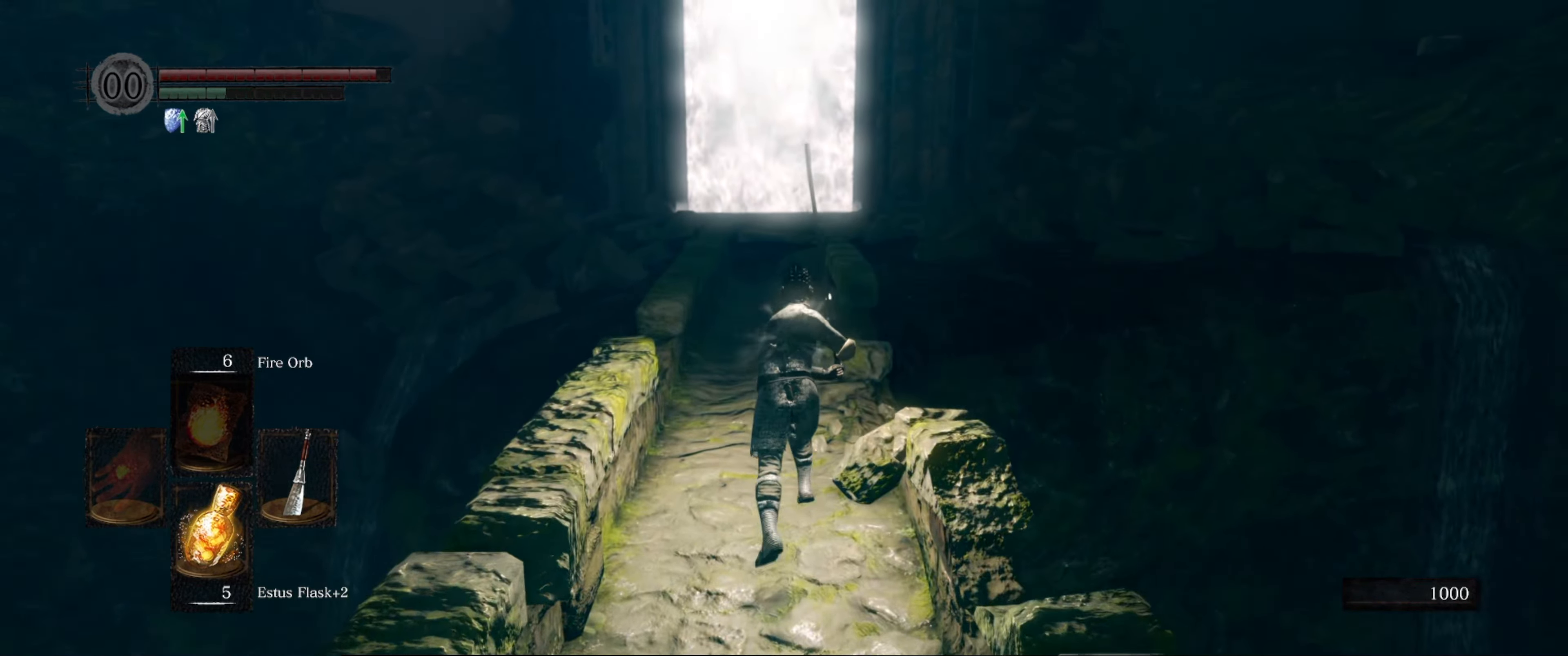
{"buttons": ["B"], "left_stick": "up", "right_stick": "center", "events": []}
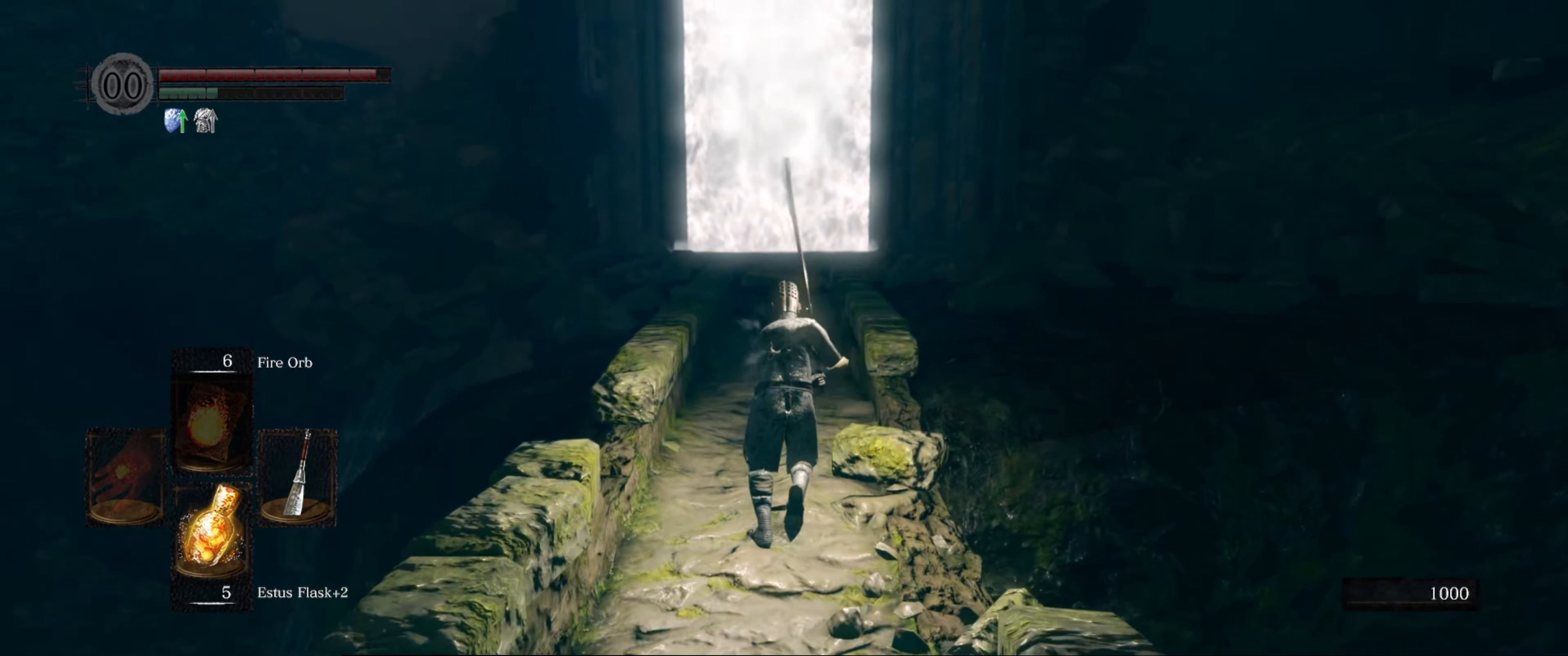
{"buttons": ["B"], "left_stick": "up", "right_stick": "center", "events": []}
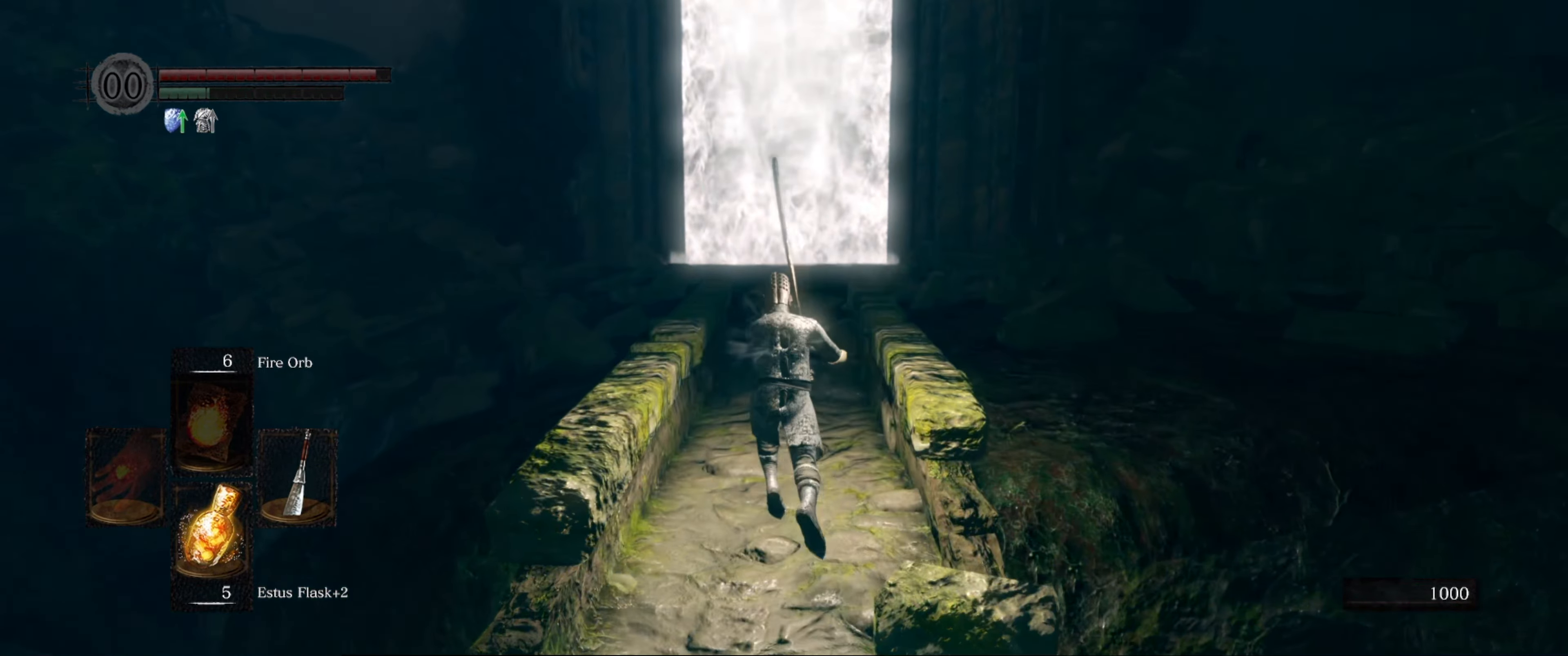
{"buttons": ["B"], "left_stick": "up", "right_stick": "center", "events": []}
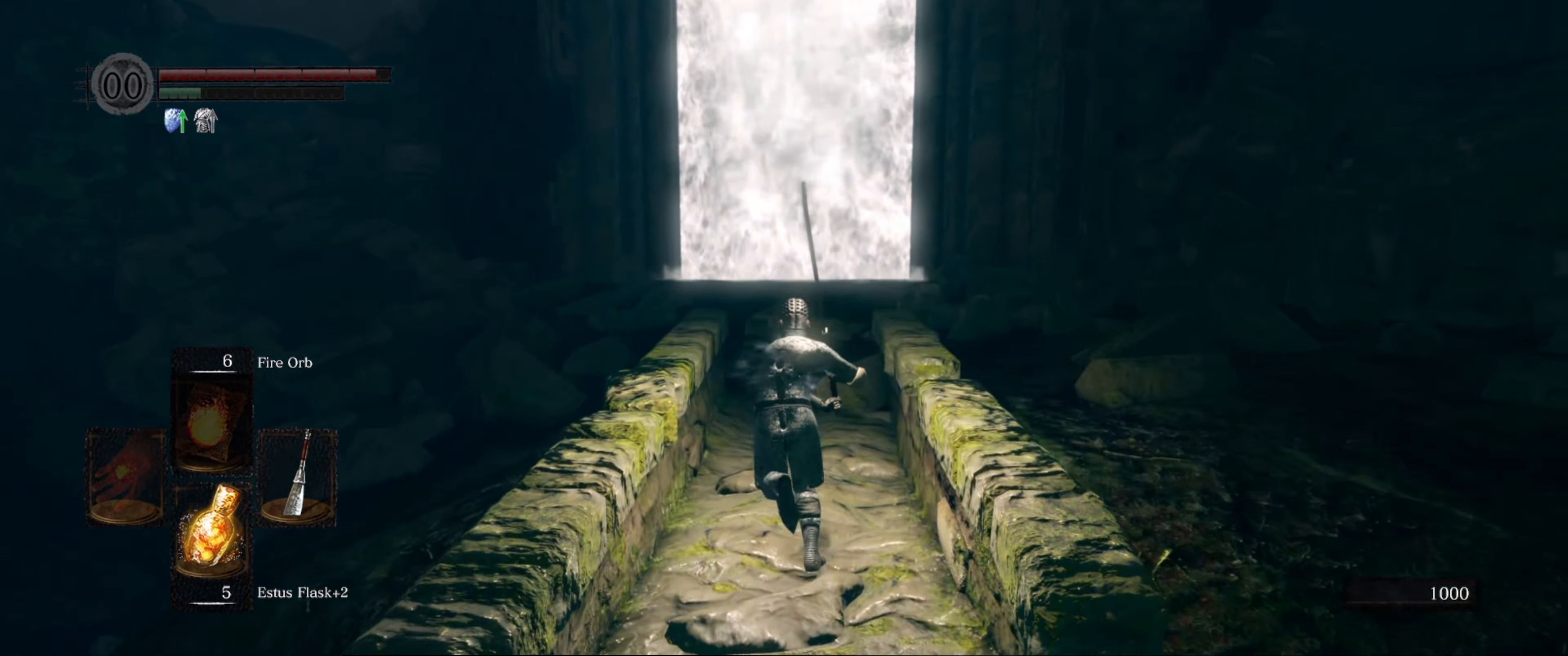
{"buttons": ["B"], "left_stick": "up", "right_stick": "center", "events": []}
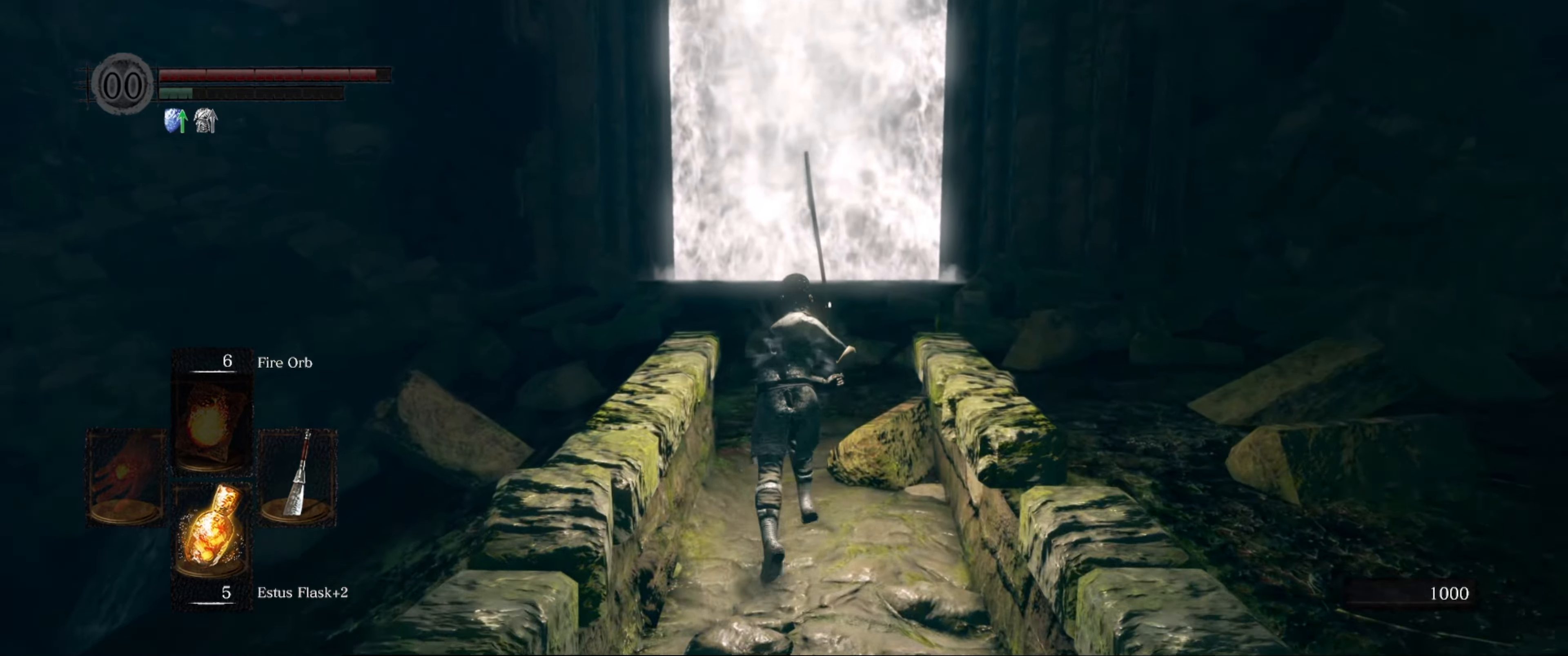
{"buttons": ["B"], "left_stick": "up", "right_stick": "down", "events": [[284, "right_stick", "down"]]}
----
- Work to be completed:
None of the pictures should be copied, but every record above must be returned exactly.

- Answer to this task:
{"buttons": ["B"], "left_stick": "up", "right_stick": "center", "events": []}
{"buttons": ["B"], "left_stick": "up", "right_stick": "center", "events": []}
{"buttons": ["B"], "left_stick": "up", "right_stick": "center", "events": []}
{"buttons": ["B"], "left_stick": "up", "right_stick": "center", "events": []}
{"buttons": ["B"], "left_stick": "up", "right_stick": "down", "events": [[284, "right_stick", "down"]]}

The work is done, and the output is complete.